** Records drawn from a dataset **
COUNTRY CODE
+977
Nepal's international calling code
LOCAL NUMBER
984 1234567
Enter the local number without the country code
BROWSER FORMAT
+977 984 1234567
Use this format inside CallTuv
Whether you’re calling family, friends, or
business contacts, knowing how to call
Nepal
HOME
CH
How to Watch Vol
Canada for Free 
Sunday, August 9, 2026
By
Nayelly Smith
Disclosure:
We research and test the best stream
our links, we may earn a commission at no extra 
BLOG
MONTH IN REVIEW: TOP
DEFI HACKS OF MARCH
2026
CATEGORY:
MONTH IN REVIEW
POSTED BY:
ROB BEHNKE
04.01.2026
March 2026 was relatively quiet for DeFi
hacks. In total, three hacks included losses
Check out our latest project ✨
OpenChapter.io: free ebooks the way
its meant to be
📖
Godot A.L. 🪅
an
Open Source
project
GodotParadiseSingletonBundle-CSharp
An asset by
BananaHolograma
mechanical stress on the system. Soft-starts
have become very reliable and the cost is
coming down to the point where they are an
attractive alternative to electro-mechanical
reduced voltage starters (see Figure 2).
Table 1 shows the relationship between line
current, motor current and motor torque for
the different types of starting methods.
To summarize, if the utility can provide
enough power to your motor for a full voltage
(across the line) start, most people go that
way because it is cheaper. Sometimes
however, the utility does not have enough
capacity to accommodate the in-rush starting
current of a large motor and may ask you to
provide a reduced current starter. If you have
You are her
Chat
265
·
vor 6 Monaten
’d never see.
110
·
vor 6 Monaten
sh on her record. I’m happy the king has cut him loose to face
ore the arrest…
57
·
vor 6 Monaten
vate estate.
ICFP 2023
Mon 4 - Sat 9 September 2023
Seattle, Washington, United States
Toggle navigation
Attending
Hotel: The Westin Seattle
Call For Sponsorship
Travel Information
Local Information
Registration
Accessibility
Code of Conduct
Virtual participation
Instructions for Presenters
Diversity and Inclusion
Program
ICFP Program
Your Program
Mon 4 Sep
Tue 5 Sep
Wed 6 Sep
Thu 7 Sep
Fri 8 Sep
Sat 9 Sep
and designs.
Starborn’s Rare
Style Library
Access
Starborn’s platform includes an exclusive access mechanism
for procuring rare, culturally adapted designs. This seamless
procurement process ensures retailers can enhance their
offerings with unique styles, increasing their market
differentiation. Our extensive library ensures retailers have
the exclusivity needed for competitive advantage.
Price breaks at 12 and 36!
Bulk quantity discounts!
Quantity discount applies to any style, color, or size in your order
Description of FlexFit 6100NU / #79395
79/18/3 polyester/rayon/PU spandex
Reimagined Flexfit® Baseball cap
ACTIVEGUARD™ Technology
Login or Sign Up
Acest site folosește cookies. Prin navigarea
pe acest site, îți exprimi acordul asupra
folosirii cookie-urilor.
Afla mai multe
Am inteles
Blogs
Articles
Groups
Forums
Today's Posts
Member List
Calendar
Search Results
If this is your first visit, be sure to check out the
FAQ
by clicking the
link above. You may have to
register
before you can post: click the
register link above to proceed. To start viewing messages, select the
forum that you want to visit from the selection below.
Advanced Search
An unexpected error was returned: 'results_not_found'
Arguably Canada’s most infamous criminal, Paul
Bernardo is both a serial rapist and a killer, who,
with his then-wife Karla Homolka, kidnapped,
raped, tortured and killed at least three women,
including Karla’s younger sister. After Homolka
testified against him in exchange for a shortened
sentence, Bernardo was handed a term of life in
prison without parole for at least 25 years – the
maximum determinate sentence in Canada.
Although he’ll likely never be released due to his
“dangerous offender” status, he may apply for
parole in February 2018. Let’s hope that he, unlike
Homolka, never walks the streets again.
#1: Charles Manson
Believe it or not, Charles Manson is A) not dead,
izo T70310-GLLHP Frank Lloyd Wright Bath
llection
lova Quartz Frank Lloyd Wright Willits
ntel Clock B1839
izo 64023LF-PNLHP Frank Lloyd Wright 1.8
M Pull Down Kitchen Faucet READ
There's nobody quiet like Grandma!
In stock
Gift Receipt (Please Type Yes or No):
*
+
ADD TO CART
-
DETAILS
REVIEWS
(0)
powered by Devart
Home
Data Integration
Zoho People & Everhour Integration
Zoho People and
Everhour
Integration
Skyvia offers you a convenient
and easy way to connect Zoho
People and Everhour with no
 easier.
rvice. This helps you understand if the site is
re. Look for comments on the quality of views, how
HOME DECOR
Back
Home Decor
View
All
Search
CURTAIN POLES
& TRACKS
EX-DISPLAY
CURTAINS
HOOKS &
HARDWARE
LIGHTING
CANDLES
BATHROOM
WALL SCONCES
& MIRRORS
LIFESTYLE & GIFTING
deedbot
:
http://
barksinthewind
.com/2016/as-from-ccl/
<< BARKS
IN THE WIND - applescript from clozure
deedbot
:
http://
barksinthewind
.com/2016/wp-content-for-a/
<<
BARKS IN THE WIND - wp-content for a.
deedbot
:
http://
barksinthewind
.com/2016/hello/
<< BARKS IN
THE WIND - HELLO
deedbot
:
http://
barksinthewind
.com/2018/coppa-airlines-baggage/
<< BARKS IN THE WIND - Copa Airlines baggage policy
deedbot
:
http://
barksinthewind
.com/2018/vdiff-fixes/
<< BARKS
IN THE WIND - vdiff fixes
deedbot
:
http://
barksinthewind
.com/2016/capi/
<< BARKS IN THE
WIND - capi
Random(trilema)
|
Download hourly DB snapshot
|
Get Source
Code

** TASK GOAL **
Make a verbatim copy of every entry shown above.

** THE ANSWER **
COUNTRY CODE
+977
Nepal's international calling code
LOCAL NUMBER
984 1234567
Enter the local number without the country code
BROWSER FORMAT
+977 984 1234567
Use this format inside CallTuv
Whether you’re calling family, friends, or
business contacts, knowing how to call
Nepal
HOME
CH
How to Watch Vol
Canada for Free 
Sunday, August 9, 2026
By
Nayelly Smith
Disclosure:
We research and test the best stream
our links, we may earn a commission at no extra 
BLOG
MONTH IN REVIEW: TOP
DEFI HACKS OF MARCH
2026
CATEGORY:
MONTH IN REVIEW
POSTED BY:
ROB BEHNKE
04.01.2026
March 2026 was relatively quiet for DeFi
hacks. In total, three hacks included losses
Check out our latest project ✨
OpenChapter.io: free ebooks the way
its meant to be
📖
Godot A.L. 🪅
an
Open Source
project
GodotParadiseSingletonBundle-CSharp
An asset by
BananaHolograma
mechanical stress on the system. Soft-starts
have become very reliable and the cost is
coming down to the point where they are an
attractive alternative to electro-mechanical
reduced voltage starters (see Figure 2).
Table 1 shows the relationship between line
current, motor current and motor torque for
the different types of starting methods.
To summarize, if the utility can provide
enough power to your motor for a full voltage
(across the line) start, most people go that
way because it is cheaper. Sometimes
however, the utility does not have enough
capacity to accommodate the in-rush starting
current of a large motor and may ask you to
provide a reduced current starter. If you have
You are her
Chat
265
·
vor 6 Monaten
’d never see.
110
·
vor 6 Monaten
sh on her record. I’m happy the king has cut him loose to face
ore the arrest…
57
·
vor 6 Monaten
vate estate.
ICFP 2023
Mon 4 - Sat 9 September 2023
Seattle, Washington, United States
Toggle navigation
Attending
Hotel: The Westin Seattle
Call For Sponsorship
Travel Information
Local Information
Registration
Accessibility
Code of Conduct
Virtual participation
Instructions for Presenters
Diversity and Inclusion
Program
ICFP Program
Your Program
Mon 4 Sep
Tue 5 Sep
Wed 6 Sep
Thu 7 Sep
Fri 8 Sep
Sat 9 Sep
and designs.
Starborn’s Rare
Style Library
Access
Starborn’s platform includes an exclusive access mechanism
for procuring rare, culturally adapted designs. This seamless
procurement process ensures retailers can enhance their
offerings with unique styles, increasing their market
differentiation. Our extensive library ensures retailers have
the exclusivity needed for competitive advantage.
Price breaks at 12 and 36!
Bulk quantity discounts!
Quantity discount applies to any style, color, or size in your order
Description of FlexFit 6100NU / #79395
79/18/3 polyester/rayon/PU spandex
Reimagined Flexfit® Baseball cap
ACTIVEGUARD™ Technology
Login or Sign Up
Acest site folosește cookies. Prin navigarea
pe acest site, îți exprimi acordul asupra
folosirii cookie-urilor.
Afla mai multe
Am inteles
Blogs
Articles
Groups
Forums
Today's Posts
Member List
Calendar
Search Results
If this is your first visit, be sure to check out the
FAQ
by clicking the
link above. You may have to
register
before you can post: click the
register link above to proceed. To start viewing messages, select the
forum that you want to visit from the selection below.
Advanced Search
An unexpected error was returned: 'results_not_found'
Arguably Canada’s most infamous criminal, Paul
Bernardo is both a serial rapist and a killer, who,
with his then-wife Karla Homolka, kidnapped,
raped, tortured and killed at least three women,
including Karla’s younger sister. After Homolka
testified against him in exchange for a shortened
sentence, Bernardo was handed a term of life in
prison without parole for at least 25 years – the
maximum determinate sentence in Canada.
Although he’ll likely never be released due to his
“dangerous offender” status, he may apply for
parole in February 2018. Let’s hope that he, unlike
Homolka, never walks the streets again.
#1: Charles Manson
Believe it or not, Charles Manson is A) not dead,
izo T70310-GLLHP Frank Lloyd Wright Bath
llection
lova Quartz Frank Lloyd Wright Willits
ntel Clock B1839
izo 64023LF-PNLHP Frank Lloyd Wright 1.8
M Pull Down Kitchen Faucet READ
There's nobody quiet like Grandma!
In stock
Gift Receipt (Please Type Yes or No):
*
+
ADD TO CART
-
DETAILS
REVIEWS
(0)
powered by Devart
Home
Data Integration
Zoho People & Everhour Integration
Zoho People and
Everhour
Integration
Skyvia offers you a convenient
and easy way to connect Zoho
People and Everhour with no
 easier.
rvice. This helps you understand if the site is
re. Look for comments on the quality of views, how
HOME DECOR
Back
Home Decor
View
All
Search
CURTAIN POLES
& TRACKS
EX-DISPLAY
CURTAINS
HOOKS &
HARDWARE
LIGHTING
CANDLES
BATHROOM
WALL SCONCES
& MIRRORS
LIFESTYLE & GIFTING
deedbot
:
http://
barksinthewind
.com/2016/as-from-ccl/
<< BARKS
IN THE WIND - applescript from clozure
deedbot
:
http://
barksinthewind
.com/2016/wp-content-for-a/
<<
BARKS IN THE WIND - wp-content for a.
deedbot
:
http://
barksinthewind
.com/2016/hello/
<< BARKS IN
THE WIND - HELLO
deedbot
:
http://
barksinthewind
.com/2018/coppa-airlines-baggage/
<< BARKS IN THE WIND - Copa Airlines baggage policy
deedbot
:
http://
barksinthewind
.com/2018/vdiff-fixes/
<< BARKS
IN THE WIND - vdiff fixes
deedbot
:
http://
barksinthewind
.com/2016/capi/
<< BARKS IN THE
WIND - capi
Random(trilema)
|
Download hourly DB snapshot
|
Get Source
Code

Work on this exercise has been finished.